── Blocco di testo
La cosa, non si completa in un’accezione negativa. Qualcuno ha conosciuto da vicino il proprio dolore, lo ha toccato, lo ha rivissuto, ci ha sbattuto il muso e non ci ha trovato un senso. Ancora. Anzi, talvolta sembra dissolverci ogni volta che lo fissiamo; ogni volta che viene a trovarci nelle nostre notti insonni.
E quel dolore, senza parole, senza trama e senza storia ci ha reso incerti, impauriti, sconfortati. Stanchi.
Come gli eroi antichi presentatici dai solenni proemi delle grandi epopee, siamo anche noi invischiati in un ἄλγος (dolore) insensato, ora naufraghi, ora traditori, ora falliti, ora afflitti. Confusi tra rischio e lontane resistenze. Sono uguali a noi, mentre si dimenavano tra quel “numero uno” e quel “numero due”. Spaesati tra demone interiore e destino.
Lontano da ogni epica, recentemente, ha raccontato questa battaglia, un film d’animazione (Luca – Pixar 2020). Sullo schermo vive un essere degli abissi che si innamora delle storie che prendono corpo sulla terraferma. Vorrebbe abitarla, conoscerla, abbandonando dietro sé le pacifiche e noiose abitudini familiari. Un amico lo precede e lo aiuta. Lo aiuta non come un maestro, ma offrendogli la sua istintività per combattere ogni ritrosia e spingendolo a dare un nome preciso alle sue paure, così da zittirle ogni volta che sarà richiesto, dalla vita, di buttarsi giù a rotta di collo per non perdersi la bellezza di ogni cosa: “Silenzio, Bruno!”.
────
── Estratti dell'elenco
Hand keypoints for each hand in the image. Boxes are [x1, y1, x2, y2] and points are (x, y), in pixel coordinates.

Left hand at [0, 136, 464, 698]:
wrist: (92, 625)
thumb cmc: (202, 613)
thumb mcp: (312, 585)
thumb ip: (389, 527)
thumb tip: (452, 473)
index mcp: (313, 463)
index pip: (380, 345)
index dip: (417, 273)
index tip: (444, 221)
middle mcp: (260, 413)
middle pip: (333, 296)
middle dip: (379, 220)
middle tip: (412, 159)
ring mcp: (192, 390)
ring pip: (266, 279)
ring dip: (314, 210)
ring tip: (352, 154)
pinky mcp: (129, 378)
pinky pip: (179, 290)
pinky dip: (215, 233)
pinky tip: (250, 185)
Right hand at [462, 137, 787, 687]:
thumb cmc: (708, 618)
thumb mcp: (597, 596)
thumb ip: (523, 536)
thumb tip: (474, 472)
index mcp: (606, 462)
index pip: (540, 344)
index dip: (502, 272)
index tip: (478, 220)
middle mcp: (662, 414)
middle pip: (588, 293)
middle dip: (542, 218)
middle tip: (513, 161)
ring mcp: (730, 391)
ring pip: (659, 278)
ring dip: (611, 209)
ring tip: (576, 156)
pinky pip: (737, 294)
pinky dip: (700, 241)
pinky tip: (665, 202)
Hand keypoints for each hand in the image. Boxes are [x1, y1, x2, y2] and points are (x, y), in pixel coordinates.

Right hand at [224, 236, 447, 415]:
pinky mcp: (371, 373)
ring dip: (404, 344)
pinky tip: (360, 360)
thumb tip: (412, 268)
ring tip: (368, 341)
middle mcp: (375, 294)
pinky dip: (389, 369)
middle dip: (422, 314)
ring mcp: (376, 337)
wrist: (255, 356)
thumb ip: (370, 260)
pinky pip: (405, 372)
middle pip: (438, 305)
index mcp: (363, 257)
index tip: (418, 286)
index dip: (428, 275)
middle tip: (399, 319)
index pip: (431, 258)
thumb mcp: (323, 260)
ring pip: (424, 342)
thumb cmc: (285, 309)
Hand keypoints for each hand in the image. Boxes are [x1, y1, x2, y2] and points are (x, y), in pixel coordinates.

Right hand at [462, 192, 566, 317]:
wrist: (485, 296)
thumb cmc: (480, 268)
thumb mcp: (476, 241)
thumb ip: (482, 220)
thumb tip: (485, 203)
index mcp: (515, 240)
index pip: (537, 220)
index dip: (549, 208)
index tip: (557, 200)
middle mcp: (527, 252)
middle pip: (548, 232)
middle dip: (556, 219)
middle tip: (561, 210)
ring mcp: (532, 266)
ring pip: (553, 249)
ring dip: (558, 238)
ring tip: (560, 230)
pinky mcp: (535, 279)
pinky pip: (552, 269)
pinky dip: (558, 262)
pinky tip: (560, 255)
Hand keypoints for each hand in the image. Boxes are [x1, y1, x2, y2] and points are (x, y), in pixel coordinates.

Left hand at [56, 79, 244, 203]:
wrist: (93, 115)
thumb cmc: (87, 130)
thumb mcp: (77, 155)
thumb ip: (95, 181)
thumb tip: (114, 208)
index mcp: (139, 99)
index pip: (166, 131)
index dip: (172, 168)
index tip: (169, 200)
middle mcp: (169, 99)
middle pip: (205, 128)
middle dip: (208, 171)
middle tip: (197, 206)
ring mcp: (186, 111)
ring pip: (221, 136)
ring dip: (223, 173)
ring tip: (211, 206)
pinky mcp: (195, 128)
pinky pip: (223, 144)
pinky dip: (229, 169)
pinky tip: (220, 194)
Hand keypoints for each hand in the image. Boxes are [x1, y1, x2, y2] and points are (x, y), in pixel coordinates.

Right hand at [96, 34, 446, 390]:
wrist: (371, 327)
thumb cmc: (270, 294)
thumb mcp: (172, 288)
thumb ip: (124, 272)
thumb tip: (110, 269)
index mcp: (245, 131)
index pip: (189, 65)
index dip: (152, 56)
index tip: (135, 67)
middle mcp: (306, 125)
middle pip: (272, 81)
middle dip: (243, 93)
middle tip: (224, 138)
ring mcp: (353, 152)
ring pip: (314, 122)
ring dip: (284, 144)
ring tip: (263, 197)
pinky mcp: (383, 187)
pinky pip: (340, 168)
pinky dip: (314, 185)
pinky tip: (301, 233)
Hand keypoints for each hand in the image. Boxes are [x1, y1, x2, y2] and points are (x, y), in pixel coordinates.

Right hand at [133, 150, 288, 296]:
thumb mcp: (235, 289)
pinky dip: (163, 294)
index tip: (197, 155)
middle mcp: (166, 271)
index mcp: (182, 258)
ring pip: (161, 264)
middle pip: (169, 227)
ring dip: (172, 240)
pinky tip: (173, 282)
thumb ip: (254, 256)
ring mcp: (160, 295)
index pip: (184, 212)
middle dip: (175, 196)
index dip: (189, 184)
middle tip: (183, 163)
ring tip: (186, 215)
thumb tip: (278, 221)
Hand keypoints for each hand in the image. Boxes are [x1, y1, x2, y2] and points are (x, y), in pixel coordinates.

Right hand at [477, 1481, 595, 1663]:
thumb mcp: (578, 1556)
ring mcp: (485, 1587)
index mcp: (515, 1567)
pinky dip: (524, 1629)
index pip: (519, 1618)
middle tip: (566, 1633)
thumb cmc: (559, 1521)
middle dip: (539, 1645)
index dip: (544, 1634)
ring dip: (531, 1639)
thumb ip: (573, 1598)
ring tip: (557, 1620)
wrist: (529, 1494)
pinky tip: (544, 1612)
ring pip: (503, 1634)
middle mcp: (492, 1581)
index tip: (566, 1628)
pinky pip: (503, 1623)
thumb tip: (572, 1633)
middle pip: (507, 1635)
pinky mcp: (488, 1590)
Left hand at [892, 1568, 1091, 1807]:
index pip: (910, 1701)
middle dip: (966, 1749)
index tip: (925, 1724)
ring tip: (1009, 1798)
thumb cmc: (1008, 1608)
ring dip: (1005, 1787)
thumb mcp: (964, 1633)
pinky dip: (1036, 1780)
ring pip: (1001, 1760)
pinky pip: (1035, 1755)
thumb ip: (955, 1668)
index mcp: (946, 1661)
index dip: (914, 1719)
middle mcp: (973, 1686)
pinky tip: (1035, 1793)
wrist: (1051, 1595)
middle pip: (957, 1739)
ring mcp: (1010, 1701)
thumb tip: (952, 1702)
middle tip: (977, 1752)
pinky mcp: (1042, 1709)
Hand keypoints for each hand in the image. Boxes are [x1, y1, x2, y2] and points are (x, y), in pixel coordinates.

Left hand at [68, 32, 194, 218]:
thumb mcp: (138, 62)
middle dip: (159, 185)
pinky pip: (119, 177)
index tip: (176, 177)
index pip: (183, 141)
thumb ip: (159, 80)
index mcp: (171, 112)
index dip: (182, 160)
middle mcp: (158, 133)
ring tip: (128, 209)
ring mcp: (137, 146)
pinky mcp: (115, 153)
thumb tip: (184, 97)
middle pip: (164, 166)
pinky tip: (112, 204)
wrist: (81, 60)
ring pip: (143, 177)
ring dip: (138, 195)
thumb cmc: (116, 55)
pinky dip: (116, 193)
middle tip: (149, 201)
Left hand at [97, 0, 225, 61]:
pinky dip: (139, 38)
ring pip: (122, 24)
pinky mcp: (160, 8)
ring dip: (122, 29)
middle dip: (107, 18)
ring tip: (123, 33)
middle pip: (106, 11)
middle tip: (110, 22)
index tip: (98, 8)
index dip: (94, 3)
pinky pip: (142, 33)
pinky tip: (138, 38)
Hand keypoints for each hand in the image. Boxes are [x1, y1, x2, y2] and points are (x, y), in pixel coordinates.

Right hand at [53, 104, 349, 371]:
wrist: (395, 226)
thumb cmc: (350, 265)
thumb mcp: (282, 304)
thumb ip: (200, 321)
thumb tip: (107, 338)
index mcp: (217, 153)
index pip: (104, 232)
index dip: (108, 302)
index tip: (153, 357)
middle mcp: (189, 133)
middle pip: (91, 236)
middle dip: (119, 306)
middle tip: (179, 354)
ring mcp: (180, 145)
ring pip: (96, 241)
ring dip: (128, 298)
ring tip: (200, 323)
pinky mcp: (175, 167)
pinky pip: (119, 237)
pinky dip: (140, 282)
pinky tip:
────
Azioni richieste »
(a) Rispondi a queste domande sul brano sul dolore:
(i) In che stato ci ha lasciati quel dolore senza parole, senza trama e senza storia?
(ii) Quale film d'animazione viene citato, e di quale casa di produzione?
(iii) Con quali parole, nel film, vengono zittite le paure?
(b) Per favore, restituisci dal brano sul dolore il passo da "La cosa, non" a "impauriti, sconfortati. Stanchi.", copiandolo parola per parola.

Risposte scritte »
(a)
(i) Ci ha reso incerti, impauriti, sconfortati e stanchi.
(ii) Luca, della Pixar.
(iii) «Silenzio, Bruno!»

(b)
La cosa, non si completa in un’accezione negativa. Qualcuno ha conosciuto da vicino il proprio dolore, lo ha toccato, lo ha rivissuto, ci ha sbattuto il muso e non ci ha trovato un senso. Ancora. Anzi, talvolta sembra dissolverci ogni volta che lo fissiamo; ogni volta che viene a trovarci nelle nostre notti insonni.
E quel dolore, senza parole, senza trama e senza storia ci ha reso incerti, impauriti, sconfortati. Stanchi.